As I was working with a gentleman in his 80s he said, “The days are long but the weeks are short.” Aw the truth to this statement. I am turning 32 this week and already feel how quickly time goes which I am sure pales in understanding of this man with many years, adventures, and life beyond mine. As I have gotten to know this man the last six months that statement wasn’t just a statement. There was something in his eyes and heart that spoke deeper. “How did I get here?” Here, a place of dependence, functional loss, inability to do menial tasks, in a body that just sits waiting for the long day to pass just to do the same thing again tomorrow.
As I sat across from this man seeing the state he is currently in I couldn’t help but reflect as he was. Once young now old, once handsome now wrinkly and gray, once brilliant now struggling to remember, once growing now wasting away, once a husband and father who provided for his family now unable to even care for himself, once able to walk now bound to a chair. Have you stopped to consider life? Nothing new is under the sun. “A generation goes, and a generation comes” (Ecc. 1:1-11). Will you learn from those who’ve gone before you?

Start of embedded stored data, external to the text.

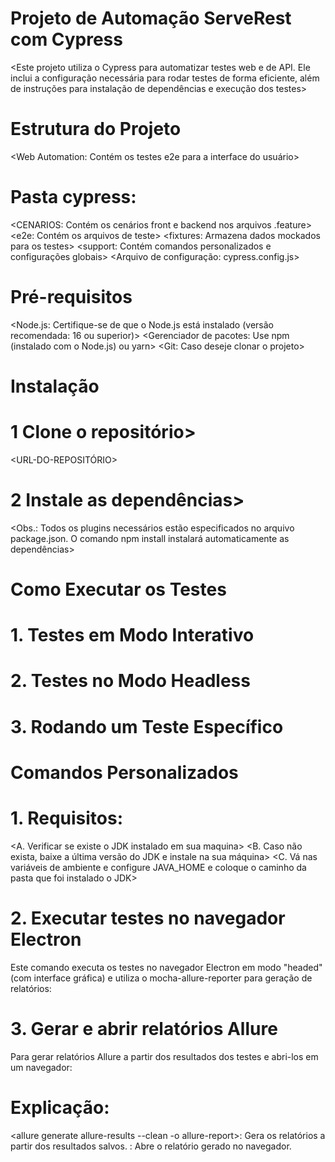 # Projeto de Automação ServeRest com Cypress

<Este projeto utiliza o Cypress para automatizar testes web e de API. Ele inclui a configuração necessária para rodar testes de forma eficiente, além de instruções para instalação de dependências e execução dos testes>

# Estrutura do Projeto
<Web Automation: Contém os testes e2e para a interface do usuário>
<API Automation: Inclui testes para endpoints RESTful>

# Pasta cypress:
<CENARIOS: Contém os cenários front e backend nos arquivos .feature>
<e2e: Contém os arquivos de teste>
<fixtures: Armazena dados mockados para os testes>
<support: Contém comandos personalizados e configurações globais>
<Arquivo de configuração: cypress.config.js>

# Pré-requisitos
<Node.js: Certifique-se de que o Node.js está instalado (versão recomendada: 16 ou superior)>
<Gerenciador de pacotes: Use npm (instalado com o Node.js) ou yarn>
<Git: Caso deseje clonar o projeto>

# Instalação
# 1 Clone o repositório>
<git clone> <URL-DO-REPOSITÓRIO>
<cd> <NOME-DO-PROJETO>

# 2 Instale as dependências>
<Obs.: Todos os plugins necessários estão especificados no arquivo package.json. O comando npm install instalará automaticamente as dependências>

# Como Executar os Testes
# 1. Testes em Modo Interativo
<Para abrir o Cypress e rodar os testes manualmente:>
<npx cypress open>

# 2. Testes no Modo Headless
<Para rodar todos os testes automaticamente no terminal:>
<npx cypress run>

# 3. Rodando um Teste Específico
<Para executar apenas um teste ou uma spec:>
<npx cypress run --spec "cypress/e2e/seu-teste.cy.js">

# Comandos Personalizados
# 1. Requisitos: 
<A. Verificar se existe o JDK instalado em sua maquina>
<B. Caso não exista, baixe a última versão do JDK e instale na sua máquina>
<C. Vá nas variáveis de ambiente e configure JAVA_HOME e coloque o caminho da pasta que foi instalado o JDK>

# 2. Executar testes no navegador Electron
Este comando executa os testes no navegador Electron em modo "headed" (com interface gráfica) e utiliza o mocha-allure-reporter para geração de relatórios:
<npm run browser:electron>


# 3. Gerar e abrir relatórios Allure
Para gerar relatórios Allure a partir dos resultados dos testes e abri-los em um navegador:
<npm run report:allure>

# Explicação:
<allure generate allure-results --clean -o allure-report>: Gera os relatórios a partir dos resultados salvos.
<allure open allure-report>: Abre o relatório gerado no navegador.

My career has been a great gift to me because of the people I have the privilege of working with and the perspective each day brings. I must admit, and my roommates back in 2016 can attest that when I started working as a PT my attitude was awful. I saw my job, as a job rather than a blessing. My heart needed a good checking and repenting and still sometimes does, but I am happy to say by the grace of God He allows me to view each day as a day given by Him (Rom. 11:33-36). This changes everything.
Life is more than meets the eye and only one can satisfy (Ps. 16:5-11). You don’t take riches, adventures, or material treasures with you to the grave. And if you’re blessed to age physical youth doesn’t come with you, but rather a frail body creeps in to remind you of the years that have passed. All my patients can attest to this. So, what is important in life? What joy does aging bring? Relationships, relationships, relationships. God designed man for relationships and growing in your relationship with Christ is the wisest use of your time (Eph. 5:15-17, Micah 6:8, 1 Thess. 5:16-18). Life is fast, don’t waste the days (Ecc. 3).
Hard conversations and circumstances arise everyday in my field of work. My heart aches for my patients not just because of the ailments they are enduring, but even greater the nonexistent or lacking relationship they have with Christ. I see how rich I am in the Lord. No matter my circumstances my richness remains because it is found in Christ. This is what I desire for my patients above any physical cure, to know Christ because He is everything. All the questions one has Christ has the answers (Eph. 3:14-21).
I pray you don’t turn 80 looking back seeing all that the world offered you which you partook of only to realize it was worth nothing compared to a relationship with Christ. Don’t wait another day. Jesus is enough, God is sovereign. If you have Him, you have all you need. “The Lord is my Shepherd; I shall not want (Ps. 23:1).
As you go about your day consider how you use your time. Soon that face you see in the mirror won’t be what you once knew and you too may be asking “How did I get here?” Make here a place rich in Christ. “So we do not lose heart. Though our outer self is wasting away, our inner self is being renewed day by day. For this light momentary affliction is preparing for us an eternal weight of glory beyond all comparison, as we look not to the things that are seen but to the things that are unseen. For the things that are seen are transient, but the things that are unseen are eternal” (2 Cor. 4:16-18).